■ **THE EXERCISE**: Transcribe every line of the following material word for word, keeping each line unchanged and in its original order.

■ **EXERCISE DATA**:
* BEGIN *
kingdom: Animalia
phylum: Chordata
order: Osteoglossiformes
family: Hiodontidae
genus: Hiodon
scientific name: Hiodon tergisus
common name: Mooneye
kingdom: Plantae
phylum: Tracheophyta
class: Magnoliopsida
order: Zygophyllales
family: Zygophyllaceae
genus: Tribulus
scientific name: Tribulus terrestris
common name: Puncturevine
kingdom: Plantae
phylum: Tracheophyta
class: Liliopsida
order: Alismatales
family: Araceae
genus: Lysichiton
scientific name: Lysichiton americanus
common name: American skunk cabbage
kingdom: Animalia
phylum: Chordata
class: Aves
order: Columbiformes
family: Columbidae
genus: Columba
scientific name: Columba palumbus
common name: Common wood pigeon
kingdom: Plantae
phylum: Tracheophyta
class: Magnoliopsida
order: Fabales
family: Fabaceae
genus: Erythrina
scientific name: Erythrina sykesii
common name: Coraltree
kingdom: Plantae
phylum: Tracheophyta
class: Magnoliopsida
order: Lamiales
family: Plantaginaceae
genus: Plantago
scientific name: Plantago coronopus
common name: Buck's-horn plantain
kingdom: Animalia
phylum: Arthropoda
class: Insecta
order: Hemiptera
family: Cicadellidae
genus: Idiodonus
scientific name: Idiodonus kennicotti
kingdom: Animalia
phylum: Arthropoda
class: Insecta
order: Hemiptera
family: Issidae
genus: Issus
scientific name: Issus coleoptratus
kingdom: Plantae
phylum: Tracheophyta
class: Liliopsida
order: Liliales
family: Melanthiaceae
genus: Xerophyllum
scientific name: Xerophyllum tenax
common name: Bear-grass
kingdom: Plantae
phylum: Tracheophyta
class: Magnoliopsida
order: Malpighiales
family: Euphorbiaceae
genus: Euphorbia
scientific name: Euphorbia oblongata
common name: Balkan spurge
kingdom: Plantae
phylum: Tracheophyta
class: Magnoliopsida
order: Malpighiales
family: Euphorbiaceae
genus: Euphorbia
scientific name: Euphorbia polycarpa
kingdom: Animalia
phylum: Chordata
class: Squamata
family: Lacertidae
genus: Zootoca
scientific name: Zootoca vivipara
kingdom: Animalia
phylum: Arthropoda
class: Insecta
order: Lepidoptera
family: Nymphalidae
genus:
* END *
■ **CORRECT OUTPUT**:
kingdom: Animalia
phylum: Chordata
order: Osteoglossiformes
family: Hiodontidae
genus: Hiodon
scientific name: Hiodon tergisus
common name: Mooneye
kingdom: Plantae
phylum: Tracheophyta
class: Magnoliopsida
order: Zygophyllales
family: Zygophyllaceae
genus: Tribulus
scientific name: Tribulus terrestris
common name: Puncturevine
kingdom: Plantae
phylum: Tracheophyta
class: Liliopsida
order: Alismatales
family: Araceae
genus: Lysichiton
scientific name: Lysichiton americanus
common name: American skunk cabbage
kingdom: Animalia
phylum: Chordata
class: Aves
order: Columbiformes
family: Columbidae
genus: Columba
scientific name: Columba palumbus
common name: Common wood pigeon
kingdom: Plantae
phylum: Tracheophyta
class: Magnoliopsida
order: Fabales
family: Fabaceae
genus: Erythrina
scientific name: Erythrina sykesii
common name: Coraltree
kingdom: Plantae
phylum: Tracheophyta
class: Magnoliopsida
order: Lamiales
family: Plantaginaceae
genus: Plantago
scientific name: Plantago coronopus
common name: Buck's-horn plantain
kingdom: Animalia
phylum: Arthropoda
class: Insecta
order: Hemiptera
family: Cicadellidae
genus: Idiodonus
scientific name: Idiodonus kennicotti
kingdom: Animalia
phylum: Arthropoda
class: Insecta
order: Hemiptera
family: Issidae
genus: Issus
scientific name: Issus coleoptratus
kingdom: Plantae
phylum: Tracheophyta
class: Liliopsida
order: Liliales
family: Melanthiaceae
genus: Xerophyllum
scientific name: Xerophyllum tenax
common name: Bear-grass
kingdom: Plantae
phylum: Tracheophyta
class: Magnoliopsida
order: Malpighiales
family: Euphorbiaceae
genus: Euphorbia
scientific name: Euphorbia oblongata
common name: Balkan spurge
kingdom: Plantae
phylum: Tracheophyta
class: Magnoliopsida
order: Malpighiales
family: Euphorbiaceae
genus: Euphorbia
scientific name: Euphorbia polycarpa
kingdom: Animalia
phylum: Chordata
class: Squamata
family: Lacertidae
genus: Zootoca
scientific name: Zootoca vivipara
kingdom: Animalia
phylum: Arthropoda
class: Insecta
order: Lepidoptera
family: Nymphalidae
genus:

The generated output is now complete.